Recast the lines starting at the one containing "Nearest neighbor classification expects" and ending at the one containing "adaptive form of" as a Markdown table with the columns Row and Line, leaving out blank lines.

○ ○ ○ ○

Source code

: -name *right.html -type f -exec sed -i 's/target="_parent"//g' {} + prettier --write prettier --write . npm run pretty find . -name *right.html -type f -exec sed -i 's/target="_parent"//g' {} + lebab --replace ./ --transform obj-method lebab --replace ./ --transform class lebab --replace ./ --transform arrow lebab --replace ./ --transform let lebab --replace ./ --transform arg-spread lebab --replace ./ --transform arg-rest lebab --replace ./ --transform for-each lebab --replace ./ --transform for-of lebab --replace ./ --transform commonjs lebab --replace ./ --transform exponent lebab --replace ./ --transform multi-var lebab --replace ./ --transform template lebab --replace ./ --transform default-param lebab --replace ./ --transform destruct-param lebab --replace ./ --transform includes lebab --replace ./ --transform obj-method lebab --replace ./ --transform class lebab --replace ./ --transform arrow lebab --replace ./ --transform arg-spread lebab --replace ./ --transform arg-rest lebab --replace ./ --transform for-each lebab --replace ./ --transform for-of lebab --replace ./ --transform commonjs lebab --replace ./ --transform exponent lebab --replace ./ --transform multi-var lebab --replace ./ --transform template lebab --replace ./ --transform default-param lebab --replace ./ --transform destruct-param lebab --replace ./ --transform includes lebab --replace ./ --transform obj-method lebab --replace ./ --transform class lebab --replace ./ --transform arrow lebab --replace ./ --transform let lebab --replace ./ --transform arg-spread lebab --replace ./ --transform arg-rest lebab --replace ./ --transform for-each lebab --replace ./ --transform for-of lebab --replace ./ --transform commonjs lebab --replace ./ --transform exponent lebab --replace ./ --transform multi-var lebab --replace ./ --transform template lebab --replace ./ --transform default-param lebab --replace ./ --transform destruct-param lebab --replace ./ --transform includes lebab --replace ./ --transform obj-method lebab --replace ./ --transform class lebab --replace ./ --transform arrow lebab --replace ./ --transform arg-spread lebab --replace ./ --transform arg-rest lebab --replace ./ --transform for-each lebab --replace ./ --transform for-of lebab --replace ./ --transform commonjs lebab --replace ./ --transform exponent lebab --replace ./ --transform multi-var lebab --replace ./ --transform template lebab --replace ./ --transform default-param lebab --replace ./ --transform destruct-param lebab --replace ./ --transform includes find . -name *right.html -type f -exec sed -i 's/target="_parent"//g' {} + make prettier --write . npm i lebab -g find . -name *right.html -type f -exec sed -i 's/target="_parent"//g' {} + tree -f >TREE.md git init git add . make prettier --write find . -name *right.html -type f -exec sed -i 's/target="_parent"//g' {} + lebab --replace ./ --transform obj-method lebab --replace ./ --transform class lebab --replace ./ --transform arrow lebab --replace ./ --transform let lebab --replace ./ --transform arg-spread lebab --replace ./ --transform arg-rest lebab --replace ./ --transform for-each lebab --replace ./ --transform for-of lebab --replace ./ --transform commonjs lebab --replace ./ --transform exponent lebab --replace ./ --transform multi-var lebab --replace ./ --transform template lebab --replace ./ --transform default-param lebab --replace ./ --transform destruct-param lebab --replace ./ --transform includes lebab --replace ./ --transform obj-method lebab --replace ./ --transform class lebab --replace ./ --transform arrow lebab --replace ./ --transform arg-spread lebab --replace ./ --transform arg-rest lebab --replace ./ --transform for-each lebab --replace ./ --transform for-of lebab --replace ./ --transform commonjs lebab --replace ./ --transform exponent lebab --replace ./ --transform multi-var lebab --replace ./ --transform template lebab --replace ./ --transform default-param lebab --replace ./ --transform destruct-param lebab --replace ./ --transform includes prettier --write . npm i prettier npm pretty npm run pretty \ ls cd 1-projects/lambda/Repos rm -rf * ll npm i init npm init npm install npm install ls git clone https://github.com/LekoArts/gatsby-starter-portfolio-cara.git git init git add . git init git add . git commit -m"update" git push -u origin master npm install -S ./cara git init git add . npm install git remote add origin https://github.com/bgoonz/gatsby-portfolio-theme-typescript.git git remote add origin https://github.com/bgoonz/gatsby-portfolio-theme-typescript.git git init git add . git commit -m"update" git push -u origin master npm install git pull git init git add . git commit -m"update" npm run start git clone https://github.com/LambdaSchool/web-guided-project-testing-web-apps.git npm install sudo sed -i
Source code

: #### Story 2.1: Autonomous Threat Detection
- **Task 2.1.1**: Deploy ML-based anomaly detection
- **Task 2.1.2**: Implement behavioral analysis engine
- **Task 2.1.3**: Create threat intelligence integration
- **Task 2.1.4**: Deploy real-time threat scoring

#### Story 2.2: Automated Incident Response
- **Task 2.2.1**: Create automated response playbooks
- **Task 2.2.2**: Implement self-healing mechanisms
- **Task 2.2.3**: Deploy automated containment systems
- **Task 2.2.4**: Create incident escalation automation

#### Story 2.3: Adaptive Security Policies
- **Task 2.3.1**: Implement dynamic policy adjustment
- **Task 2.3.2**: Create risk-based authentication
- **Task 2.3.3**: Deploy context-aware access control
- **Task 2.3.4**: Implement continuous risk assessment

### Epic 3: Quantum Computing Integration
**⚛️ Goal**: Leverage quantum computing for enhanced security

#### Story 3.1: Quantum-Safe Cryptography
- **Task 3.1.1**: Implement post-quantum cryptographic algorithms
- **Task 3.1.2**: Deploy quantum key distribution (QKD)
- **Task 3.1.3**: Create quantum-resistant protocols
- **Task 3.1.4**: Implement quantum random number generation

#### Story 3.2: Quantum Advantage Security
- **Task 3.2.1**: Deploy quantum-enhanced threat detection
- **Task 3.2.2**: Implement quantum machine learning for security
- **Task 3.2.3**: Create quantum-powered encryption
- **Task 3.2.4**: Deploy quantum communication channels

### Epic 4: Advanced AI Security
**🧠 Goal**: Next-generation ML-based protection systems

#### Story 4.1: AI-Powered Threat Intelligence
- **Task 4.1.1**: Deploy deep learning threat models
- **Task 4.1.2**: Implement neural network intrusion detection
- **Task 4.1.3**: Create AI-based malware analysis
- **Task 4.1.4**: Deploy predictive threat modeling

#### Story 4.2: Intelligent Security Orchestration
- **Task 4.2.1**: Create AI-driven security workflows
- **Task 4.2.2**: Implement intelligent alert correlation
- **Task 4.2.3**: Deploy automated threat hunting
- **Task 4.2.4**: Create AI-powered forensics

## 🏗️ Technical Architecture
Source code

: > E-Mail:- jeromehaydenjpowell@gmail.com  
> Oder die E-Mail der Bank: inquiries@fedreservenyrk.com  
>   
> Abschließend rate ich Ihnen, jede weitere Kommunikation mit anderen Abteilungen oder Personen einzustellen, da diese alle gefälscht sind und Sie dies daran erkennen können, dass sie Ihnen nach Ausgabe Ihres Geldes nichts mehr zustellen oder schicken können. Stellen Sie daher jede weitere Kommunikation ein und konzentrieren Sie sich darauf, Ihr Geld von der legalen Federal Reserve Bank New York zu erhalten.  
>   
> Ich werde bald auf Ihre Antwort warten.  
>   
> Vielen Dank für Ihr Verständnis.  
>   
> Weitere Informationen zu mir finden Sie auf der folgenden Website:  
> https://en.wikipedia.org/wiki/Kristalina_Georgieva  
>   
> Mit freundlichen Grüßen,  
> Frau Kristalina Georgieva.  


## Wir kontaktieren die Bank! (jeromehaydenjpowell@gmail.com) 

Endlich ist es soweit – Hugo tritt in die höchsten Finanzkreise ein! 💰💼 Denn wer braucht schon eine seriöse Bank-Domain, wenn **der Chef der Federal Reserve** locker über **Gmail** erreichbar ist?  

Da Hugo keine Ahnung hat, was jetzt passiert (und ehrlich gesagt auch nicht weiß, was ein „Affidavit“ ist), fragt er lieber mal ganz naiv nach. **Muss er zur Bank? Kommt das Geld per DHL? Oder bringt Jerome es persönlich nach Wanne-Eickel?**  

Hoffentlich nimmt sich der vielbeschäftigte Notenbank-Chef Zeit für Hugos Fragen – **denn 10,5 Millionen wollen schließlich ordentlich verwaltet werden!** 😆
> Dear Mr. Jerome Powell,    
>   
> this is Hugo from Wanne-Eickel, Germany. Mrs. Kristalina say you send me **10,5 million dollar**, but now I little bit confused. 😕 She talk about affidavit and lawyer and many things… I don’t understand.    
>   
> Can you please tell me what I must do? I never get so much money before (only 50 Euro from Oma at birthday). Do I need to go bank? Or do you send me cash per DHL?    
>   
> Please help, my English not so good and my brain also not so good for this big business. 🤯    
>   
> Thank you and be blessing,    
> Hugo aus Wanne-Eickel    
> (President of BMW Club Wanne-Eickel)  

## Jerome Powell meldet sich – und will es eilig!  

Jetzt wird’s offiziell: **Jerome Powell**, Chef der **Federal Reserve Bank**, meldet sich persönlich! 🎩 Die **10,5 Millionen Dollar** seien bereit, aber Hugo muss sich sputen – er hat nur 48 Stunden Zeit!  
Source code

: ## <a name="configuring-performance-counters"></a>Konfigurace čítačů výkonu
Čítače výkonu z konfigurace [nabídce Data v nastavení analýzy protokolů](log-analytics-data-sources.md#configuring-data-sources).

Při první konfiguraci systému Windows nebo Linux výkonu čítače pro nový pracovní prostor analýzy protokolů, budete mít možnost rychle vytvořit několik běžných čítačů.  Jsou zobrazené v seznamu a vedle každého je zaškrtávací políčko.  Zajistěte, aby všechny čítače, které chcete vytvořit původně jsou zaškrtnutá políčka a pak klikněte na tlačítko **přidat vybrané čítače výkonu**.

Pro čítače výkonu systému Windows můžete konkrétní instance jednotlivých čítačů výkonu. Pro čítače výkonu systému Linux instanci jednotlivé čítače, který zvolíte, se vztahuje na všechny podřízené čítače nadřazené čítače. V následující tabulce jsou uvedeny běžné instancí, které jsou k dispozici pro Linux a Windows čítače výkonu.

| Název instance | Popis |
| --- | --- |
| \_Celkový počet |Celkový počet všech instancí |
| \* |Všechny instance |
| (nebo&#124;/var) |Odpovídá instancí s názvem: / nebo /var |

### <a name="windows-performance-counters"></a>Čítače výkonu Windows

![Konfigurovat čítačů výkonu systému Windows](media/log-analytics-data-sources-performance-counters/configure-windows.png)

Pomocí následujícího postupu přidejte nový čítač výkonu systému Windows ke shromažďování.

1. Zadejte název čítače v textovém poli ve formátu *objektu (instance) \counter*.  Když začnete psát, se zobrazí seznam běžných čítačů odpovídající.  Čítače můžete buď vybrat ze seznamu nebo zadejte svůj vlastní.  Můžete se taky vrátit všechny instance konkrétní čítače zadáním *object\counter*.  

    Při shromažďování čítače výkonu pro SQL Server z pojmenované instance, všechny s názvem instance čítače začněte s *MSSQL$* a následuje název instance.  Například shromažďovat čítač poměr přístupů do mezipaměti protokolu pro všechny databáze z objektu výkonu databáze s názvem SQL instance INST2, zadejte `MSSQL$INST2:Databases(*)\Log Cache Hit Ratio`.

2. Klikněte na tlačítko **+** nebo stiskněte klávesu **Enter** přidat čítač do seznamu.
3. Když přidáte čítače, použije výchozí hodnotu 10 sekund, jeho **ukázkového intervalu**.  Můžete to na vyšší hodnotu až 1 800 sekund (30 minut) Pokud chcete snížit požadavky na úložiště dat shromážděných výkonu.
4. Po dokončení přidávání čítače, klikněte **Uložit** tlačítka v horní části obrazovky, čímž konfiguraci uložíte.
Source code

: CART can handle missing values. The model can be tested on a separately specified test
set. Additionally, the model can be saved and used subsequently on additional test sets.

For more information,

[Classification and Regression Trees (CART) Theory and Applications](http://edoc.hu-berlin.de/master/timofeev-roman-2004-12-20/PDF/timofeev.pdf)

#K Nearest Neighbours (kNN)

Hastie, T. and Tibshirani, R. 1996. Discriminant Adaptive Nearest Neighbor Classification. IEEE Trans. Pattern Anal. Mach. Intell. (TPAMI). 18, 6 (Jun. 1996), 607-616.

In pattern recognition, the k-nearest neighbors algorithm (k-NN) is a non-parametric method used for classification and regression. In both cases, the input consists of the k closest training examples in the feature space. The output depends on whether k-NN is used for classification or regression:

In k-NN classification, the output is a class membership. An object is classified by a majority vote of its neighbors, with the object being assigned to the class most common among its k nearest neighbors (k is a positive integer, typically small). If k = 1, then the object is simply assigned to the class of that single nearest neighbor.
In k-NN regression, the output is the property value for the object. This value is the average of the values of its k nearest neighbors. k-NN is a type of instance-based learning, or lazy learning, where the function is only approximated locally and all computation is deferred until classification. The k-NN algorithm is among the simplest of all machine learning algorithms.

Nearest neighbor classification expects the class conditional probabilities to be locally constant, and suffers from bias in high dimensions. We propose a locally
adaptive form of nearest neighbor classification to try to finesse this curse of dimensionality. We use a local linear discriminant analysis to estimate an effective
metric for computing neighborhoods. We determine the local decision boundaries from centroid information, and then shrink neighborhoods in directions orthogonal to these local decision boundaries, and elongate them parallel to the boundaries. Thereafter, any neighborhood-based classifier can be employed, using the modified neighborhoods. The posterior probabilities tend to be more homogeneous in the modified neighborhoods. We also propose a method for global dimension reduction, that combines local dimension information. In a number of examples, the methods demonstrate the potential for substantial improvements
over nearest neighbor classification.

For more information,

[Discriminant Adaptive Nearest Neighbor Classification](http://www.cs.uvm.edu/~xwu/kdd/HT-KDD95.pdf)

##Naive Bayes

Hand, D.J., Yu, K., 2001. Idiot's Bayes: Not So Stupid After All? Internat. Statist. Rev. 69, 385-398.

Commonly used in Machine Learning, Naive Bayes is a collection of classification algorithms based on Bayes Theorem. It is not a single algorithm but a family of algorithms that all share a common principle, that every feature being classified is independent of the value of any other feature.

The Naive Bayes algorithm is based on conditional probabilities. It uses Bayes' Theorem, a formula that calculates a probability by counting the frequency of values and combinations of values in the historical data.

○ ○ ○ ○

#### RESPONSE:
| Row | Line |
|---|---|
| 1 | Nearest neighbor classification expects the class conditional probabilities to be locally constant, and suffers from bias in high dimensions. We propose a locally |
| 2 | adaptive form of nearest neighbor classification to try to finesse this curse of dimensionality. We use a local linear discriminant analysis to estimate an effective |